### EXTRACT TO READ:
+ + + +
Hi Everybody,
I have some questions whether it's feasible to get something like partial derivates for certain data quantiles via rapidminer. Before I explain my idea and problem I will give you a brief background on my data.
I currently doing an analyses on aggregated data on structural change in German agriculture. The use of aggregate data implies some drawbacks e.g. the cause - effect relations actually exist only at the individual level. Therefore on the aggregate level a closed theoretical model (esp. refering to functional form of the relation) between the dependent and inpedendent variables is not available. Furthermore some information on the aggregate level can at best be conceived as a rough dummy for the factor influencing the individual decision.
The linear and nested linear regressions show that for some variables the relation between indendent and dependent variable is clearly non-linear and may even show some breaks.
My idea for the analysis is the following:
a) take the data set and remove the outlier's at least the most dramatic ones based on an indicator e.g. Cook's D.
b) conduct a non-parametric regression using either a SVM or nearest neighbor approach (which looks to me as being the most equivalent to what is generally refered to kernel based regression; in the use of:
http://en.wikipedia.org/wiki/Kernel_regression).c) get the information on the partial derivates (first order would be sufficient) across the range of the variable.
d) investigate these derivates for marked non-linearities
a) and b) is quite straightforward but is it possible to do c) and d) in RapidMiner and if how?
Best Norbert
+ + + +
### TASK 1:
Please format the listing from its start through the line containing "Radiotalk..." as a Markdown table with columns Row and Text, skipping blank lines and leaving out the pictures.
The forum post and the listing come from unrelated sources.

Stored records:
+ + + +
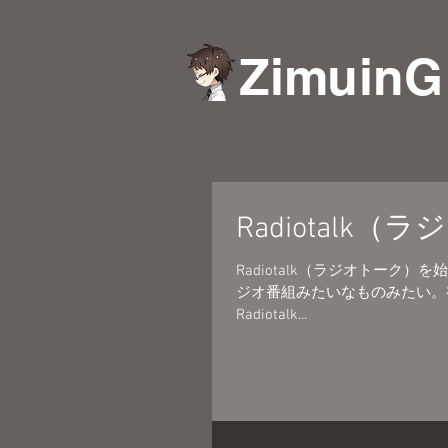
ZimuinG
Radiotal
Radiotalk（ラジオトーク）を始めまし
ジオ番組みたいなものみたい。
Radiotalk...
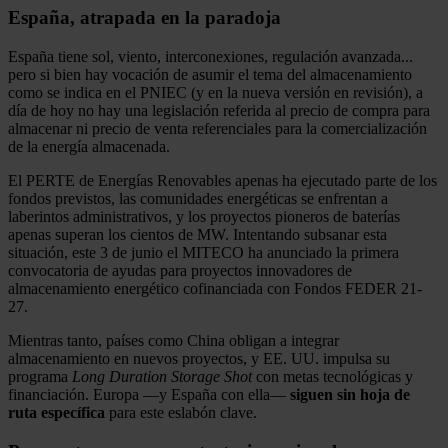
España, atrapada en la paradoja
España tiene sol, viento, interconexiones, regulación avanzada...
pero si bien hay vocación de asumir el tema del almacenamiento
como se indica en el PNIEC (y en la nueva versión en revisión), a
día de hoy no hay una legislación referida al precio de compra para
almacenar ni precio de venta referenciales para la comercialización
de la energía almacenada.
El PERTE de Energías Renovables apenas ha ejecutado parte de los
fondos previstos, las comunidades energéticas se enfrentan a
laberintos administrativos, y los proyectos pioneros de baterías
apenas superan los cientos de MW. Intentando subsanar esta
situación, este 3 de junio el MITECO ha anunciado la primera
convocatoria de ayudas para proyectos innovadores de
almacenamiento energético cofinanciada con Fondos FEDER 21-
27.
Mientras tanto, países como China obligan a integrar
almacenamiento en nuevos proyectos, y EE. UU. impulsa su
programa
Long Duration Storage Shot
con metas tecnológicas y
financiación. Europa —y España con ella—
siguen sin hoja de
ruta específica
para este eslabón clave.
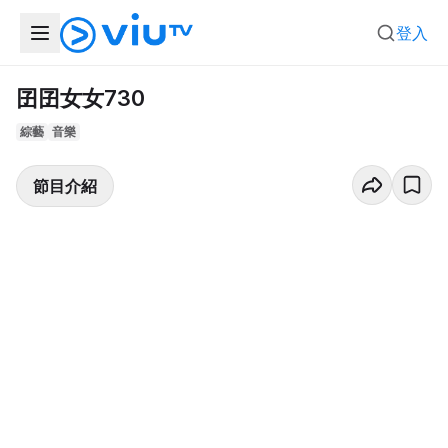
登入
囝囝女女730
綜藝
音樂
節目介紹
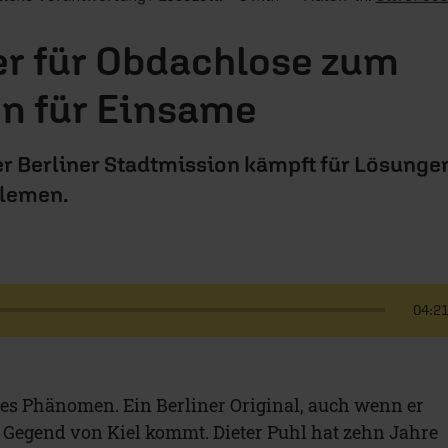
r für Obdachlose zum
n für Einsame
er Berliner Stadtmission kämpft für Lösunge
blemen.
04:2
tes Phänomen. Ein Berliner Original, auch wenn er
 Gegend von Kiel kommt. Dieter Puhl hat zehn Jahre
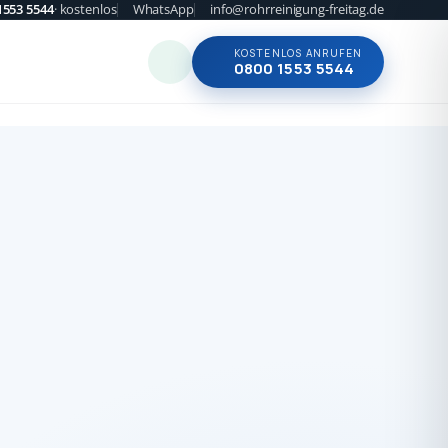
1553 5544
· kostenlos
WhatsApp
info@rohrreinigung-freitag.de
KOSTENLOS ANRUFEN
0800 1553 5544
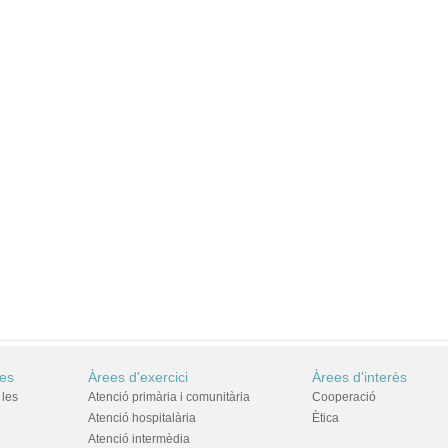
res
Àrees d'exercici
Àrees d'interès
 les
Atenció primària i comunitària
Cooperació
Atenció hospitalària
Ètica
Atenció intermèdia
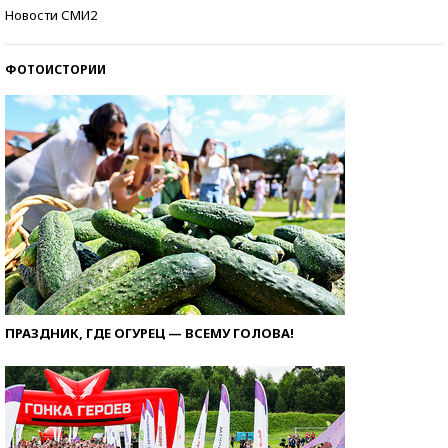
Кто изобрел средства связи?
Новости СМИ2
ФОТОИСТОРИИ
ПРАЗДНИК, ГДЕ ОГУРЕЦ — ВСЕМУ ГОЛОВА!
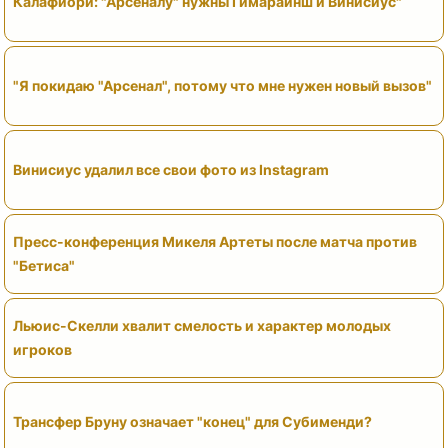
Калафиори: "Арсеналу" нужны Гимарайнш и Винисиус"
"Я покидаю "Арсенал", потому что мне нужен новый вызов"
Винисиус удалил все свои фото из Instagram
Пресс-конференция Микеля Артеты после матча против
"Бетиса"
Льюис-Скелли хвалит смелость и характер молодых
игроков
Трансфер Бруну означает "конец" для Субименди?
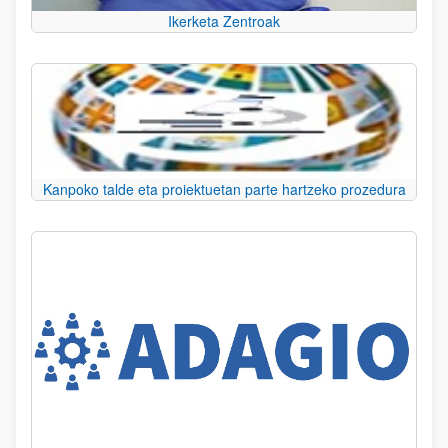
Ikerketa Zentroak
Kanpoko talde eta proiektuetan parte hartzeko prozedura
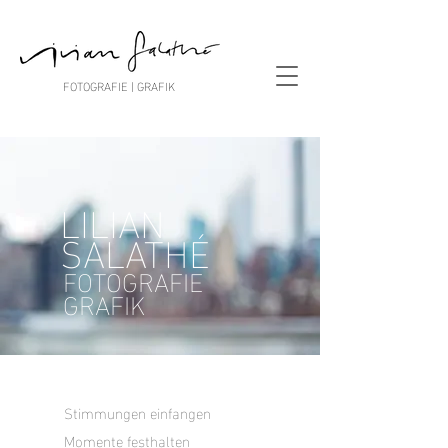
FOTOGRAFIE | GRAFIK
LILIAN
SALATHÉ
FOTOGRAFIE
GRAFIK
Stimmungen einfangen
Momente festhalten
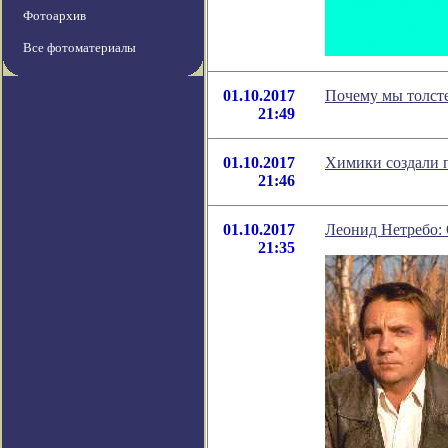
Фотоархив
Все фотоматериалы
01.10.2017
Почему мы толсте
21:49
01.10.2017
Химики создали 
21:46
01.10.2017
Леонид Нетребо: 
21:35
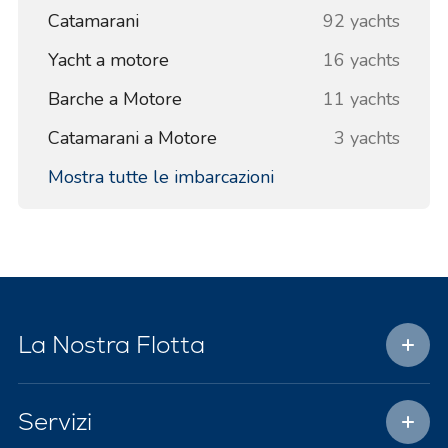
Catamarani
92 yachts
Yacht a motore
16 yachts
Barche a Motore
11 yachts
Catamarani a Motore
3 yachts
Mostra tutte le imbarcazioni
La Nostra Flotta
Servizi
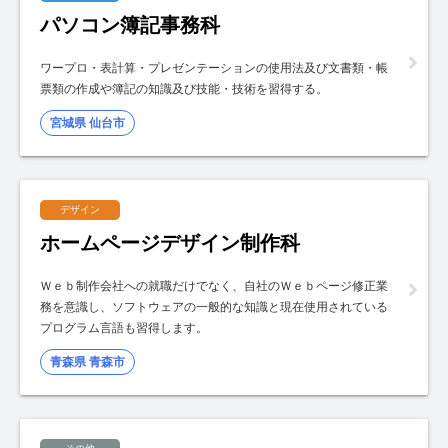
パソコン簿記事務科
ワープロ・表計算・プレゼンテーションの使用法及び文書類・帳
票類の作成や簿記の知識及び技能・技術を習得する。
宮城県 仙台市
デザイン
ホームページデザイン制作科
Ｗｅｂ制作会社への就職だけでなく、自社のＷｅｂページ修正業
務を意識し、ソフトウェアの一般的な知識と現在使用されている
プログラム言語も習得します。
青森県 青森市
+ + + +
### TASK 2:
Extract the forum post in full, word for word.

### EXERCISE RESULT 1:
| Row | Text |
|---|---|
| 1 | ZimuinG |
| 2 | Radiotal |
| 3 | Radiotalk（ラジオトーク）を始めまし |
| 4 | ジオ番組みたいなものみたい。 |
| 5 | Radiotalk... |

### EXERCISE RESULT 2:
Hi Everybody,
I have some questions whether it's feasible to get something like partial derivates for certain data quantiles via rapidminer. Before I explain my idea and problem I will give you a brief background on my data.
I currently doing an analyses on aggregated data on structural change in German agriculture. The use of aggregate data implies some drawbacks e.g. the cause - effect relations actually exist only at the individual level. Therefore on the aggregate level a closed theoretical model (esp. refering to functional form of the relation) between the dependent and inpedendent variables is not available. Furthermore some information on the aggregate level can at best be conceived as a rough dummy for the factor influencing the individual decision.
The linear and nested linear regressions show that for some variables the relation between indendent and dependent variable is clearly non-linear and may even show some breaks.
My idea for the analysis is the following:
a) take the data set and remove the outlier's at least the most dramatic ones based on an indicator e.g. Cook's D.
b) conduct a non-parametric regression using either a SVM or nearest neighbor approach (which looks to me as being the most equivalent to what is generally refered to kernel based regression; in the use of:
http://en.wikipedia.org/wiki/Kernel_regression).c) get the information on the partial derivates (first order would be sufficient) across the range of the variable.
d) investigate these derivates for marked non-linearities
a) and b) is quite straightforward but is it possible to do c) and d) in RapidMiner and if how?
Best Norbert